Trust has been broken.

I believe you were an incredibly BRAVE man to make a commitment: Marriage to a woman who had come from an old relationship/s with emotional baggage and unresolved past issues. She had three children from the past relationship/s and despite all of that, you made a COMMITMENT to marry her and her children. (Don't know if you and she had counselling prior the marriage to deal with the hurt of her past relationship/s).

You believe in FAITH AND TRUST in a relationship. When men make a commitment it usually is permanent. Look at the love to a football team.

Marriage is a very big investment for a man. You must have truly BELIEVED that you could be the provider, protector and dad to this woman and her family. She must have believed it too because she said yes.

The lost job is an incredible blow.

Your own image of BEING THE PROVIDER, Hero was thrown in the deep end. Men need the provisions of having a job and money for self and family is a very deep ego thing. (No not sarcasm). How do you measure up to other men, if you can't provide for your own lot. For you especially if former family members and friends, questioned your commitment to a woman who had unresolved baggage. Not real supportive for you now (or then maybe). With the...."I told you it was no good...."

Be wise with your actions.

The war for your one child is not fair to the others who have known you, and seen you, and have been a part of your marriage life for 4years prior the arrival of the new baby. They also have been a part of the [COLOR="Magenta"]TIME INVESTMENT COLOR] that you had placed in them, by building a love and trust relationship with each of them and with their mum.

Be wise. They have seen your actions and commitment to faith, trust, love, provision and promises to include them in your life. Do not teach them to become bitter and hateful towards you or your baby or their mother. They will see the FAVOURITISM, but REMEMBER, the three of them had had a relationship with you, their DADDY HERO first, before the baby came along.

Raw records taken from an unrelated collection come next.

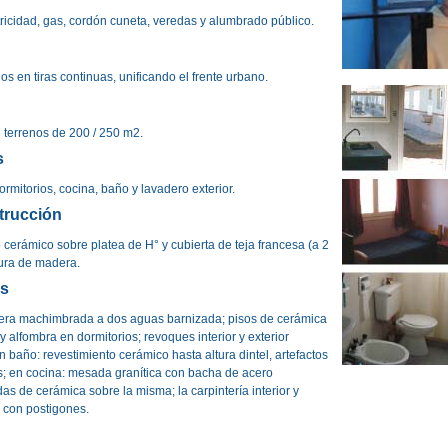
tricidad, gas, cordón cuneta, veredas y alumbrado público.
s en tiras continuas, unificando el frente urbano.
 terrenos de 200 / 250 m2.
s
rmitorios, cocina, baño y lavadero exterior.
trucción
lo cerámico sobre platea de H° y cubierta de teja francesa (a 2
ura de madera.
es
era machimbrada a dos aguas barnizada; pisos de cerámica
 alfombra en dormitorios; revoques interior y exterior
en baño: revestimiento cerámico hasta altura dintel, artefactos
os; en cocina: mesada granítica con bacha de acero
das de cerámica sobre la misma; la carpintería interior y
 con postigones.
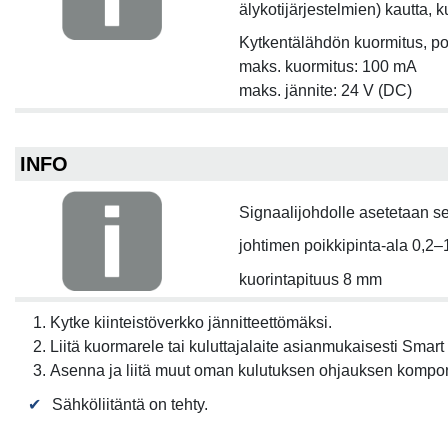
älykotijärjestelmien) kautta, k
Kytkentälähdön kuormitus, pot
maks. kuormitus: 100 mA
maks. jännite: 24 V (DC)
INFO
Signaalijohdolle asetetaan s
johtimen poikkipinta-ala 0,2
kuorintapituus 8 mm
Kytke kiinteistöverkko jännitteettömäksi.
Liitä kuormarele tai kuluttajalaite asianmukaisesti Sma
Asenna ja liitä muut oman kulutuksen ohjauksen kompon
Sähköliitäntä on tehty.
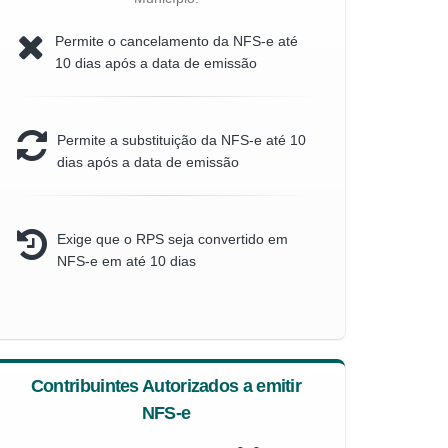
Permite o cancelamento da NFS-e até
10 dias após a data de emissão
Permite a substituição da NFS-e até 10
dias após a data de emissão
Exige que o RPS seja convertido em
NFS-e em até 10 dias
Contribuintes Autorizados a emitir
NFS-e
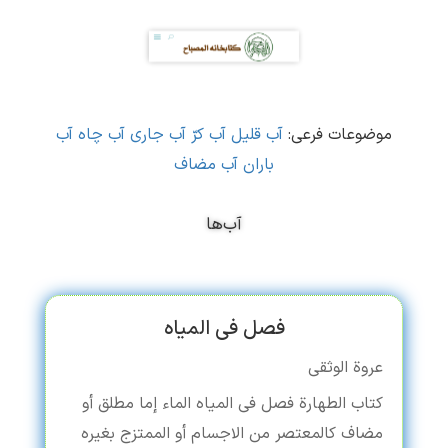
موضوعات فرعی:
آب قلیل
آب کرّ
آب جاری
آب چاه
آب
باران
آب مضاف
آب‌ها
فصل فی المیاه
عروة الوثقی
کتاب الطهارة فصل فی المیاه الماء إما مطلق أو
مضاف کالمعتصر من الاجسام أو الممتزج بغیره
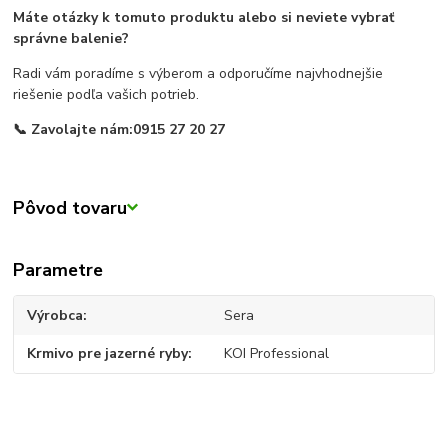
Máte otázky k tomuto produktu alebo si neviete vybrať
správne balenie?
Radi vám poradíme s výberom a odporučíme najvhodnejšie
riešenie podľa vašich potrieb.
📞 Zavolajte nám:
0915 27 20 27
Pôvod tovaru
Parametre
Výrobca
Sera
Krmivo pre jazerné ryby
KOI Professional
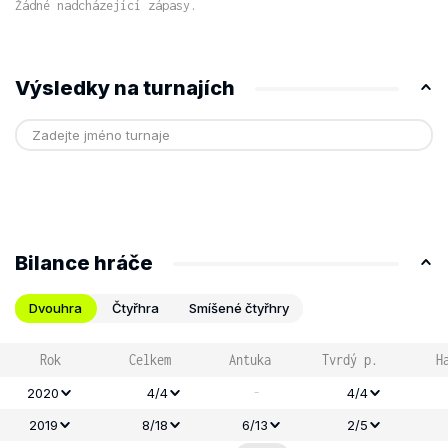
Žádné nadcházející zápasy.
Výsledky na turnajích
Bilance hráče
Dvouhra
Čtyřhra
Smíšené čtyřhry
Rok
Celkem
Antuka
Tvrdý p.
H
-
2020
4/4
4/4
2019
8/18
6/13
2/5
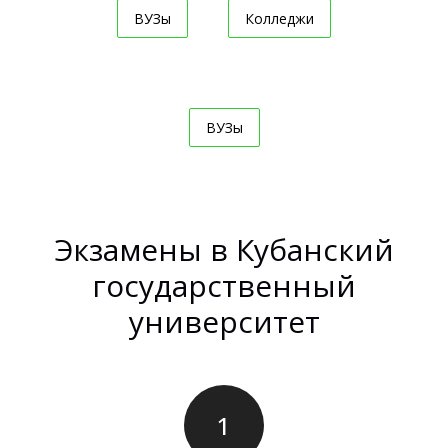
ВУЗы
Колледжи
ВУЗы
Экзамены в Кубанский
государственный
университет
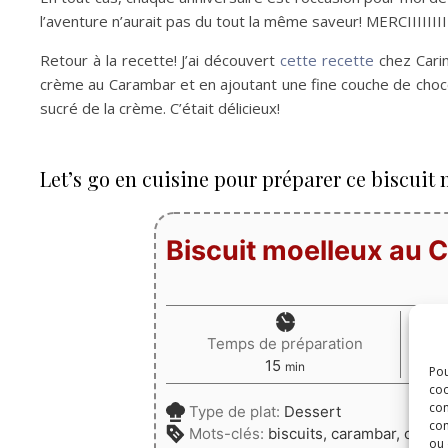
l’aventure n’aurait pas du tout la même saveur! MERCIIIII
Retour à la recette! J’ai découvert
cette recette
chez Carin
crème au Carambar et en ajoutant une fine couche de chocol
sucré de la crème. C’était délicieux!
Let’s go en cuisine pour préparer ce biscui
Biscuit moelleux au
Temps de préparation
minutes
15
min
Pou
coo
con
Type de plat:
Dessert
com
Mots-clés:
biscuits, carambar, choco
ou 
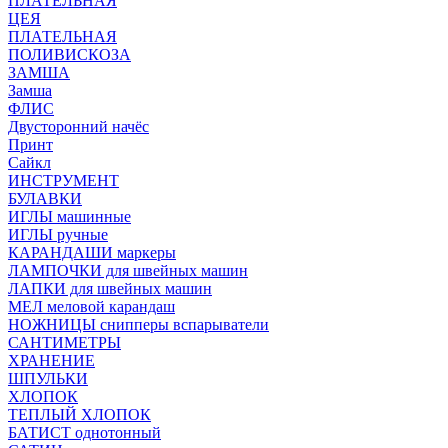
ПЛАТЕЛЬНАЯ
ЦЕЯ
ПЛАТЕЛЬНАЯ
ПОЛИВИСКОЗА
ЗАМША
Замша
ФЛИС
Двусторонний начёс
Принт
Сайкл
ИНСТРУМЕНТ
БУЛАВКИ
ИГЛЫ машинные
ИГЛЫ ручные
КАРАНДАШИ маркеры
ЛАМПОЧКИ для швейных машин
ЛАПКИ для швейных машин
МЕЛ меловой карандаш
НОЖНИЦЫ снипперы вспарыватели
САНТИМЕТРЫ
ХРАНЕНИЕ
ШПУЛЬКИ
ХЛОПОК
ТЕПЛЫЙ ХЛОПОК
БАТИСТ однотонный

Those young vulnerable eyes are watching you.

You have been the DADDY HERO, that has come into their young lives and their mother's life.... The DADDY HERO who has promised to protect, provide, teach and love them for the rest of their growing up life.

Take time out to THINK, FAIRLY AND WISELY. You have done it before. That time was when you had to make that biggest commitment: Do you marry this beautiful woman, lady, mother of three? Even the priest, pastor, reverend asked you at the altar.

You know HOW TO THINK, FAIRLY AND WISELY.
ALL YOUR 4 vulnerable CHILDREN, will be watching you.

They need you to stand by the commitment you had made to them. Love them and support them in whatever capacity you can... you had married them too.
Hopefully, your children will learn, remember and understand the lesson of FAITH, LOVE, TRUST, COMMITMENT AND COURAGE NEEDED TO FACE MARRIAGE, and that broken relationships need deep healing before that step too.

These children, need you as their friend and someone who will need to be an ANCHOR when they go through their own troubles later. (That could be tomorrow when they ring you and are crying because mummy is upset or the visitors are not nice).

Be remembered as a DADDY HERO who still loves them no matter what: humility, forgiveness and compassion. You know who you are deep below all the HURT. You are ok now and you will be ok. This is just a little HICCUP.

Don't let this little HICCUP destroy your ultimate standards of FAITH, LOVE, COURAGE, TRUST AND COMMITMENT. They are valuable for your children and their children.

I am crying for you. Because I know what it's like. I blow my nose for you.
God Bless.

Read 5 love languages by Gary Chapman.